Date: 29th March 2011
Where: Ronnie Scott’s, Soho, London
Artist: Ron Carter’s Golden Striker Trio
On Tuesday night at Ronnie Scott’s in Soho, Ron Carter seemed to seldom open his eyes. Here was music that was felt. His long sinewy aged fingers spread across the strings of his double bass, finding notes and repeating patterns. It was easy to believe that there was some kind of amazing telepathy between him and the fellow members of his Golden Striker Trio; pianist Mulgrew Miller, and guitarist Russell Malone.
The music was academic, polished, structured and there was an implicit understanding between the three musicians.
Occasionally, you would see a smile spread across two of the musicians’ faces as they recognise the variation in their colleague’s playing and a challenge has been thrown out for them to match the changes they’re hearing.
The evening was three numbers old before Mr Carter spoke to tell us that the musicians have been trying out some pieces for the library that they are gathering for the second Golden Striker Trio album which will be recorded in the late summer / early autumn of this year.
Now this kind of live performance appeals to me. The musicians are working out the wrinkles from their tunes on the live stage. This will allow, further down the road, for swift work in the studio – a move that more artists must follow if new recordings are to continue to be by those with comparatively small followings. Careers are being financed by live performance and not by the sales of new albums and if performers cannot afford to spend months in the studio, they must work out their new songs on the stage and that will be a significant challenge and change to the way that the “music business” has been run – gone are the days when huge record company recording budgets became the norm.
The fourth piece performed finds us in more familiar territory, the Rodgers / Hart song “My Funny Valentine”. The melody was stretched and broken open in a calculated whirl of improvisation as each band member takes a turn to solo, either unaccompanied or sensitively supported by the percussive nature of the playing of his friends.

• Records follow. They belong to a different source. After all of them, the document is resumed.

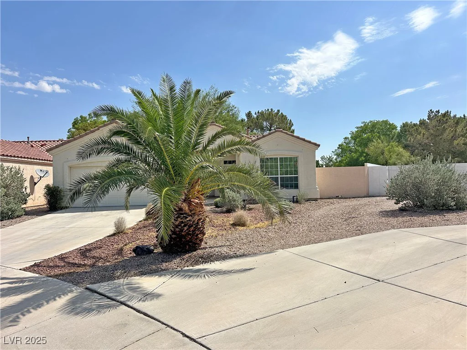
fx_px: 324
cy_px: 175
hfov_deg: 71.6
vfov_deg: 56.8
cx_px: 234
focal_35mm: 24
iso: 80
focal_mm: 6.86
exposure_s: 1/8197
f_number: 1.78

This is a band with no drummer but with a keen sense of rhythm which exudes from everything they do.
The second set was equally flawless. The best known piece in the second half was Benny Goodman’s “Soft Winds” but the music recognised or unrecognised, familiar or unfamiliar achieved a beauty and the musicians a synchronicity that you are seldom lucky enough to witness. Mulgrew Miller’s lines and subtle voicings, and Russell Malone’s precisely articulated blues and quietly strummed chords were a delight. Carter’s precision and finesse enthralled throughout without distracting from the whole, and when he finally pulled out all the stops, he delivered a tour de force, toying with a fragment of a melody.